● EJERCICIOS
(a) Copia del texto sobre la farmacia de Venta del Moro el fragmento que va desde "Algunos casos chuscos" hasta "cuentagotas la otra.", ambos incluidos.
(b) Indica, según el texto sobre la farmacia de Venta del Moro, de qué localidad era natural D. Manuel Domínguez Herrero.

● TEXTO
Algunos casos chuscos pueden contarse de D. Bernardino. Tales como los de dos mujeres, la tía Reguiñá y la tía Pelfa, ambas con el juicio algo trastocado, que fueron a la farmacia en sendas ocasiones, una a comprar un real de patatas, y la otra una perrilla de alfileres, motivando, para nuestro escrupuloso farmacéutico, el natural enfado como si aquello hubiera sido una profanación o insulto para su profesión, echándolas a cajas destempladas, sin caer en la cuenta de su trastorno mental. En realidad, lo que aquellas mujeres querían, por encargo de sus respectivas hijas, era comprar fécula de patata, una, y dos cuentagotas la otra.

En los primeros años 30 de nuestro siglo, y a la muerte del farmacéutico Mombiedro, tras una breve regencia de la farmacia por su hijo Antonio (quien no había terminado estudios superiores, aunque era un gran profesional en el arte farmacéutico y siempre se le llamó Antonio el Boticario), compró la farmacia y se instaló aquí D. Manuel Domínguez Herrero, natural de Ademuz. En esta farmacia ejerció de mancebo de botica o practicante el que suscribe, entre 1934 y 1937. Don Manuel estuvo pocos años por aquí, ya que a comienzos de 1936 trasladó la farmacia a D. Pedro Monteagudo Monteagudo, de Jaraguas, quien se casó con una maestra, Piedad Martínez, de Campillo-Sierra (Cuenca) y en nuestro pueblo vivieron y tuvieron sus hijos, regentando su farmacia hasta comienzos de los años 50 en que se trasladaron a Cuenca. Monteagudo vendió su farmacia venturreña a D. Lorentino Martín, de Zaragoza, quien, ya entrado en años, la mantuvo hasta casi su fallecimiento. Parece ser que, como tal farmacia titular de Venta del Moro, se acabó por entonces, quedando como simple botiquín, dependiendo de las farmacias utielanas, hasta hoy.

● DATOS EXTRAÍDOS
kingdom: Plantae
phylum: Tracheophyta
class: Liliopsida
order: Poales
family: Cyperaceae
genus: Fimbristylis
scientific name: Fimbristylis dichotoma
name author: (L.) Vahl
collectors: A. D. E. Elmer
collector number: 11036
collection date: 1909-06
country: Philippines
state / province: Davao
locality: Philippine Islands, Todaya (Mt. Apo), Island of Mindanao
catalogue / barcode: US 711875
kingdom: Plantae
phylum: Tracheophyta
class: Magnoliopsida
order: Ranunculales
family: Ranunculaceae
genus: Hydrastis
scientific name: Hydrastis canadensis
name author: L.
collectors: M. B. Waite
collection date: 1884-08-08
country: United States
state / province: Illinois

● RESPUESTAS ESPERADAS
(a)
Algunos casos chuscos pueden contarse de D. Bernardino. Tales como los de dos mujeres, la tía Reguiñá y la tía Pelfa, ambas con el juicio algo trastocado, que fueron a la farmacia en sendas ocasiones, una a comprar un real de patatas, y la otra una perrilla de alfileres, motivando, para nuestro escrupuloso farmacéutico, el natural enfado como si aquello hubiera sido una profanación o insulto para su profesión, echándolas a cajas destempladas, sin caer en la cuenta de su trastorno mental. En realidad, lo que aquellas mujeres querían, por encargo de sus respectivas hijas, era comprar fécula de patata, una, y dos cuentagotas la otra.

(b) Era natural de Ademuz.